I'm also going to use it as a leaf vac too like merry mac blowers

Tony


----------



## bugman (Aug 12, 2004)

what are you going to use to power it. a electric motor would be the easy choice but with a motor you could take a salvaged housing or make one. have the pully or what ever on one side that is held by three or more brackets. kind of like a leaf blower but able to go both ways. but an electic motor would work for blowing leaves then sucking them up. but a good starting point on making the blower housing would be the sides then you can work from there.


----------



## T-Trim (Nov 5, 2004)

I going to use a 8hp b/s i/c plus 
And what do you mean by sides the thickness of the housing it self?
I figure a good starting point on the opening on the front for in take,
but need help still with housing height to fan ratio.


----------



## bugman (Aug 12, 2004)

you can start with what the fan connects to. strong metal is needed. what kind of fan are you using


----------



## bugman (Aug 12, 2004)

why don't you buy one. theyv'e got bunches on ebay and they aren't to expensive.


----------



## T-Trim (Nov 5, 2004)

I'm thinking it 1/8" steel fab by myself and balance.And what kind of fan are you thinking of a box fan for the house??
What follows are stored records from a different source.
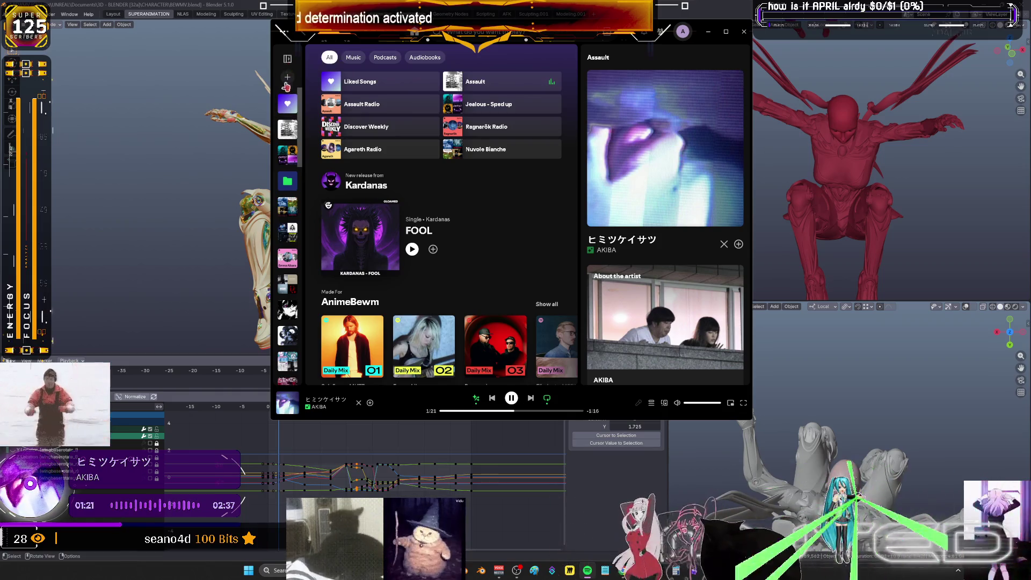
left_click(290, 134)
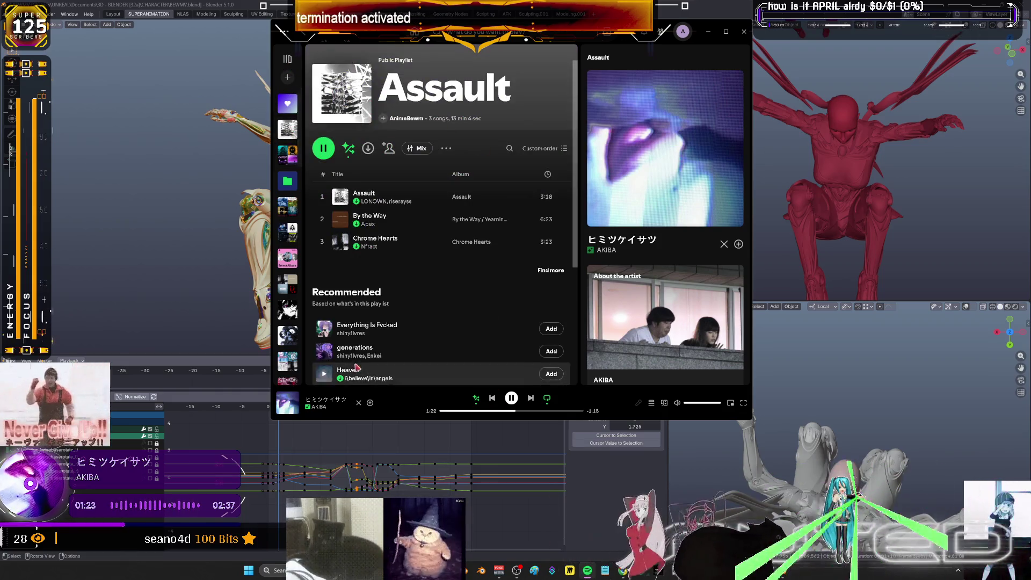
scroll(440, 296, "down", 3)
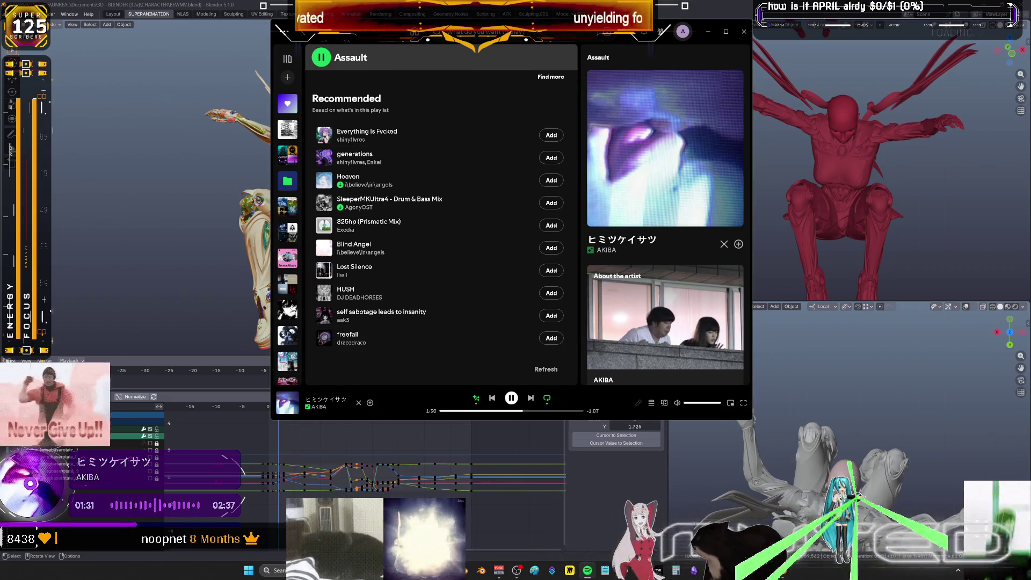
key("alt+Tab")
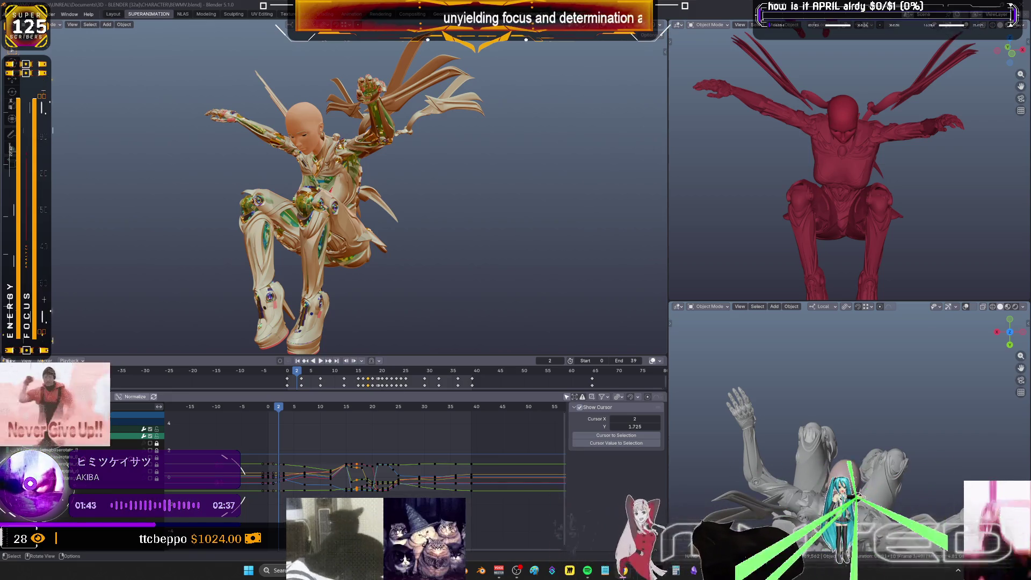
Play and scrub the animation from frame 0, orbiting the character, and stop at frame 17
key("space")
mouse_move(279, 411)
left_mouse_down()
mouse_move(268, 411)
mouse_move(315, 411)
left_mouse_up()
key("space")
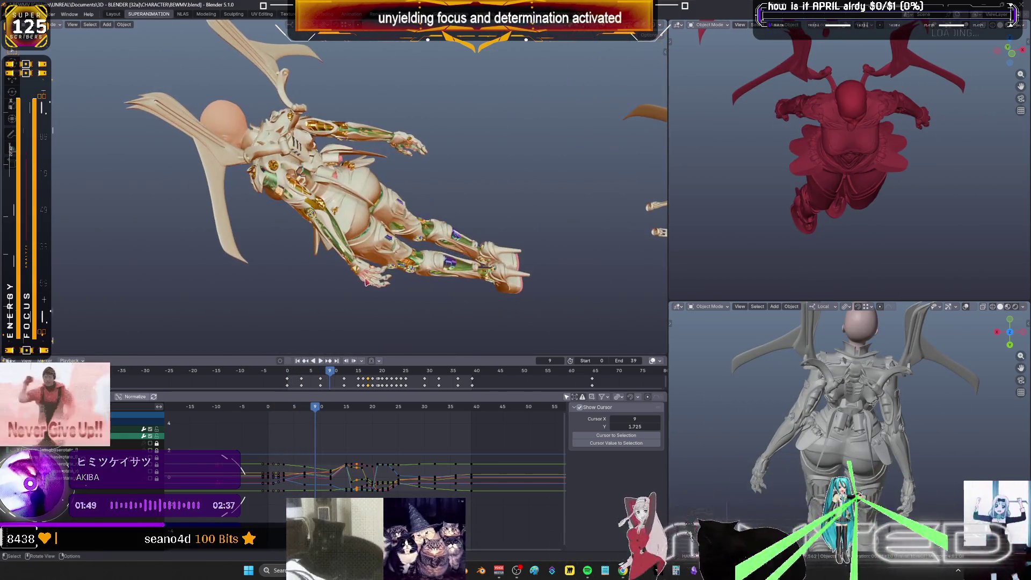
middle_click_drag(376, 215, 343, 210)
mouse_move(321, 410)
left_mouse_down()
mouse_move(364, 417)
mouse_move(423, 458)
mouse_move(402, 470)
mouse_move(334, 473)
left_mouse_up()
key("space")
And did you find out anything about height ratio for the housing??


Tony


----------



## bugman (Aug 12, 2004)

i would say the fan should be a inch off the ground and a inch from the housing. you don't want to cut grass or break/bend the fan on the housing. it would look like a mower of sorts.


----------



## T-Trim (Nov 5, 2004)

Hi again

are you guesting or do you have formula for that??


----------



## bugman (Aug 12, 2004)

mostly guessing but you don't want to cut grass so it does have to be higher than that. some are adjustable. you want the fan to not be to close to the housing


----------



## bugman (Aug 12, 2004)

you know i did have a vac blower but of course i got rid of it years ago. didn't really need it since i didn't use it but thats what i'm using in my mind for reference.


----------



## T-Trim (Nov 5, 2004)

I got the intake opening figured out and the fan to housing ratio figure out. Now I just need to figure out to bend the stupid sheet metal without high dollar eq. . :freak:


----------



## T-Trim (Nov 5, 2004)

If some would please help with the final planning or are thinking about building a Blower or truck loader, please reply I'm blueprinting and doing some CAD work on the design, might even sell plan to build one on the web.


----------



## scrench (Dec 8, 2004)

use a piece of rope lay it arround it on the floor then cut your flat strap the length of the rope just my 2 cents


----------